Rwanda has secured parliament’s commitment to pass the EAC Monetary Union Protocol ratification law this month, putting the country ahead of its regional peers in the implementation of the protocol signed by heads of state in Uganda in November.
While Tanzania expects to ratify the protocol early next week, Uganda, Burundi and Kenya are in the process of ratifying the crucial protocol but were non-committal on the execution date. Tanzania’s Deputy Minister for EAC Co-operation Dr Abdallah Saadalah said the national parliament in Dodoma would approve the protocol on June 9.
“Parliament is scheduled to sanction the EAC Protocol on Monetary Union on June 9, 2014,” Dr Saaadalah told The East African.
Rwanda’s Finance Minister Claver Gatete secured parliament’s go-ahead on the protocol after pleading with the House to approve the ratification without subjecting it to the rigorous processes of parliamentary standing committees.
Although the request was not granted, MPs gave a guarantee that the law would be passed in the course of the month. “We need the protocol ratified by July 1 this year. We need to ready ourselves,” Mr Gatete toldThe EastAfrican after his presentation.

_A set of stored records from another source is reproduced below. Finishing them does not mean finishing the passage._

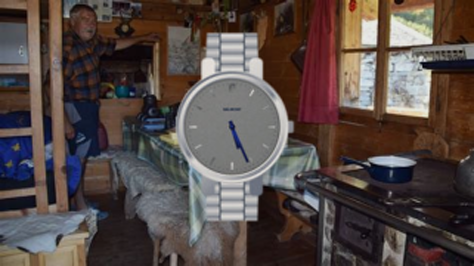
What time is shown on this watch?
5:26
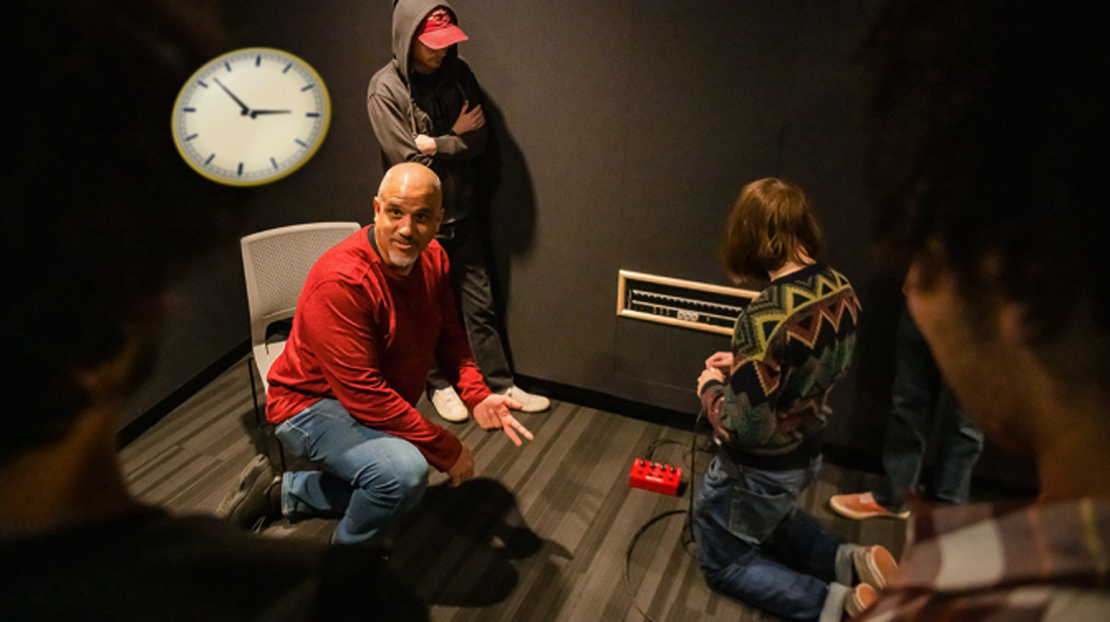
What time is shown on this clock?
2:52
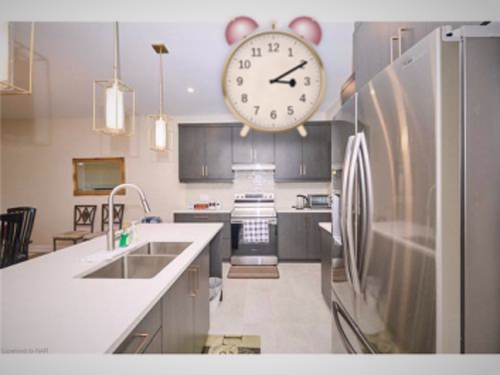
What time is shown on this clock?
3:10
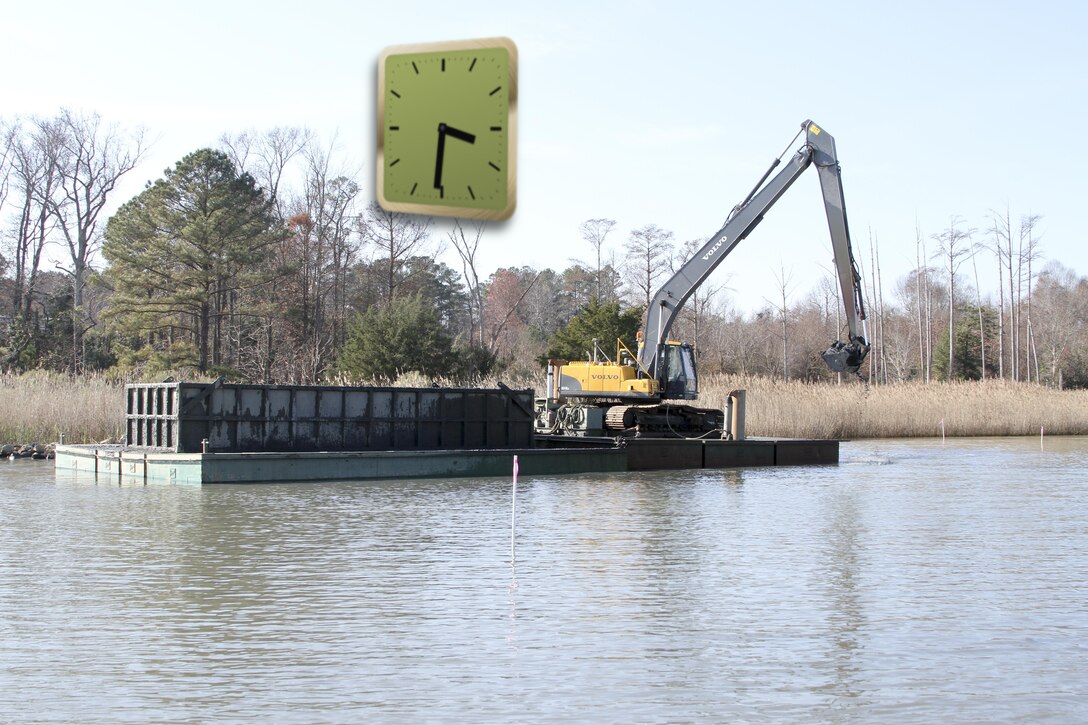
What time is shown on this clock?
3:31
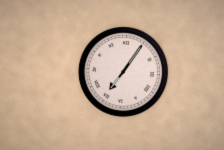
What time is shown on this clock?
7:05
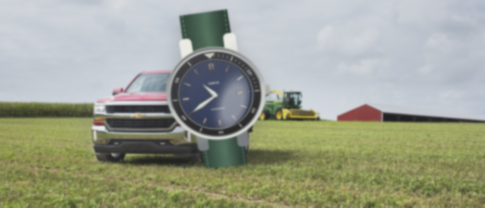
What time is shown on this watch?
10:40
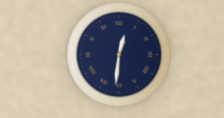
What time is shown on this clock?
12:31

Jean Marie Gatabazi, of the ruling Rwanda Patriotic Front (RPF) party, however asked: “The Euro zone has been struggling due to a recent financial meltdown… part of the problems originate from fiscal indiscipline. Are we ready?”
The minister however said Rwanda’s inflation, debt and deficit levels are within the correct ranges and that his ministry has been sending out its staff to older economic zones to benchmark best practices on how to manage the transition. “Because this discipline has to be consistent is the reason we need to ratify the protocol,” said Mr Gatete in his submissions to parliament. “Member states that do not comply will be penalised, and I think none of us desires that.”
Uganda’s Minister for EAC Affairs, Shem Bageine, said his country has initiated the process to ratify the protocol but that, since the regime requires a constitutional amendment, it would be considered by a number of state organs. “This particular ratification calls for a constitutional amendment since, at some point, it will need the central bank to cede its powers to the proposed EA Central Bank; that’s why it has taken time,” Mr Bageine told The EastAfrican.
Burundi is also in the process of sanctioning the regime but its Minister for EAC Affairs Léontine Nzeyimana was not specific on the date, as was case with Kenya.
“Burundi is in the process of ratifying the Monetary Union Protocol. We will beat the July deadline; that’s what I can tell you,” Ms Nzeyimana told The East African.
The move towards deeper economic integration in the bloc has gained new impetus with the signing of the EA Monetary Union Protocol at the 15th Ordinary Summit of EAC Heads of State in Kampala on November 30 last year.
The EAMU Protocol is a milestone outlining a 10-year road map towards a single currency for the region by 2024. To facilitate commencement of its implementation, the partner states are expected to conclude the ratification by next month.
The road map for the realization of the Monetary Union envisages harmonization and co-ordination of fiscal policies of the partner states and that macroeconomic convergence will be achieved and maintained at least three years prior to the adoption of a single currency.
In this regard, the Committee on Fiscal Affairs has identified fiscal policy areas requiring harmonization in the context of EAMU, which have already been adopted by the Sectoral Council on Finance and Economic Affairs.